Net income to stockholders’ equity is a profitability ratio. It measures the return on stockholders’ investment and is used to evaluate the company’s success in generating income for the benefit of its stockholders (i.e., management effectiveness).

Total liabilities to stockholders’ equity compares the amount of resources provided by creditors to the resources provided by stockholders. Thus, it measures the extent of leverage in the company’s financial structure and is used to evaluate or judge the degree of financial risk.

Answer:2 The two ratios that each of the four entities would specifically use to examine Edna Millay Inc. are as follows:

Archibald MacLeish Bank might employ the current or quick ratio and the total liabilities to stockholders’ equity ratio.

Robert Lowell Company might employ either the current or quick ratios in conjunction with either the inventory turnover or total liabilities to stockholders’ equity ratio.

Robert Penn Warren Financial might employ net sales to stockholders’ equity and net income to stockholders’ equity.

The Working Capital Management Committee might review the current or quick ratio and the inventory turnover ratio.

Answer:3 Howser Inc. appears to have a strong current/liquidity position as evidenced by the current and quick ratios that have been improving over the three-year period.

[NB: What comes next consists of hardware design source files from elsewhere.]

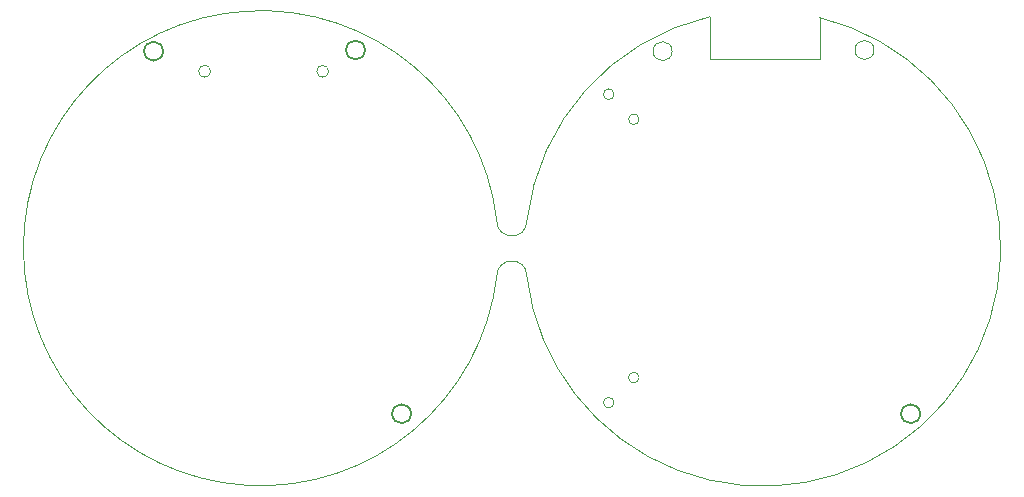
<source format=gbr>
%TF.GenerationSoftware,KiCad,Pcbnew,9.0.1-9.0.1-0~ubuntu22.04.1*%
%TF.CreationDate,2025-04-16T22:26:59+05:30*%
%TF.ProjectId,BEEWATCH MK2,42454557-4154-4434-9820-4d4b322e6b69,rev?*%
%TF.SameCoordinates,Original*%
%TF.FileFunction,Profile,NP*%
%FSLAX46Y46*%
G04 Gerber Fmt 4.6, Leading zero omitted, Abs format (unit mm)*
G04 Created by KiCad (PCBNEW 9.0.1-9.0.1-0~ubuntu22.04.1) date 2025-04-16 22:26:59*
%MOMM*%
%LPD*%
G01*
G04 APERTURE LIST*
%TA.AperFunction,Profile*%
%ADD10C,0.150000*%
%TD*%
%TA.AperFunction,Profile*%
%ADD11C,0.100000*%
%TD*%
G04 APERTURE END LIST*
D10*
X13300000Y-14000000D02*
G75*
G02*
X11700000Y-14000000I-800000J0D01*
G01*
X11700000Y-14000000D02*
G75*
G02*
X13300000Y-14000000I800000J0D01*
G01*
X-29800000Y-14000000D02*
G75*
G02*
X-31400000Y-14000000I-800000J0D01*
G01*
X-31400000Y-14000000D02*
G75*
G02*
X-29800000Y-14000000I800000J0D01*
G01*
D11*
X-4509548Y16000000D02*
X4790452Y16000000D01*
X-22536791Y-2330000D02*
G75*
G02*
X-22531868Y2330000I-19970909J2351100D01*
G01*
X4790452Y16000000D02*
X4790452Y19550000D01*
X9406226Y16800000D02*
G75*
G02*
X7793774Y16800000I-806226J0D01*
G01*
X7793774Y16800000D02*
G75*
G02*
X9406226Y16800000I806226J0D01*
G01*
X-4509548Y19619223D02*
X-4509548Y16000000D01*
D10*
X-50800000Y16700000D02*
G75*
G02*
X-52400000Y16700000I-800000J0D01*
G01*
X-52400000Y16700000D02*
G75*
G02*
X-50800000Y16700000I800000J0D01*
G01*
D11*
X-7693774Y16700000D02*
G75*
G02*
X-9306226Y16700000I-806226J0D01*
G01*
X-9306226Y16700000D02*
G75*
G02*
X-7693774Y16700000I806226J0D01*
G01*
D10*
X-33700000Y16800000D02*
G75*
G02*
X-35300000Y16800000I-800000J0D01*
G01*
X-35300000Y16800000D02*
G75*
G02*
X-33700000Y16800000I800000J0D01*
G01*
D11*
X4790452Y19550000D02*
G75*
G02*
X-19993034Y-2330136I-4790452J-19550000D01*
G01*
X-19991866Y2330000D02*
G75*
G02*
X-4508736Y19615680I19991866J-2330000D01*
G01*
%TO.C,mouse-bite-2.54mm-slot*%
X-22531866Y-2330000D02*
G75*
G02*
X-19991866Y-2330000I1270000J0D01*
G01*
X-19991866Y2330000D02*
G75*
G02*
X-22531866Y2330000I-1270000J0D01*
G01*
%TO.C,DS1*%
X-46768366Y14997115D02*
G75*
G02*
X-47788170Y14997115I-509902J0D01*
G01*
X-47788170Y14997115D02*
G75*
G02*
X-46768366Y14997115I509902J0D01*
G01*
X-36778268Y14997115D02*
G75*
G02*
X-37778268Y14997115I-500000J0D01*
G01*
X-37778268Y14997115D02*
G75*
G02*
X-36778268Y14997115I500000J0D01*
G01*
%TO.C,SW1*%
X-12613446Y13060660D02*
G75*
G02*
X-13507874Y13060660I-447214J0D01*
G01*
X-13507874Y13060660D02*
G75*
G02*
X-12613446Y13060660I447214J0D01*
G01*
X-10492126Y10939340D02*
G75*
G02*
X-11386554Y10939340I-447214J0D01*
G01*
X-11386554Y10939340D02*
G75*
G02*
X-10492126Y10939340I447214J0D01*
G01*
%TO.C,SW2*%
X-12613446Y-13060660D02*
G75*
G02*
X-13507874Y-13060660I-447214J0D01*
G01*
X-13507874Y-13060660D02*
G75*
G02*
X-12613446Y-13060660I447214J0D01*
G01*
X-10492126Y-10939340D02*
G75*
G02*
X-11386554Y-10939340I-447214J0D01*
G01*
X-11386554Y-10939340D02*
G75*
G02*
X-10492126Y-10939340I447214J0D01*
G01*
%TD*%
M02*

</source>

In addition, the current ratio is greater than the industry average and the quick ratio is just slightly below. However, the increase in the current ratio could be due to an increase in inventory levels. This fact is confirmed by the deteriorating inventory turnover ratio that is also below the industry average. Overstock or obsolete inventory conditions may exist.

Howser’s profitability is good as indicated by the profitability ratios that have been increasing. Both profitability ratios are greater than the industry average. The net profit margin (net income to net sales) can be derived from these two ratios (net income to stockholders’ equity and net sales to stockholders’ equity), and Millay’s margin has increased each year (2012: 5.09%; 2013: 5.36%; 2014: 5.76%) and exceeds the industry average (3.86%).

The total liabilities to stockholders’ equity ratio has increased over the three-year period and exceeds the industry average, indicating a heavy reliance on debt. This high leverage position could be dangerous if sales volume, sales margin, or income falls because interest expense is a fixed cash outlay.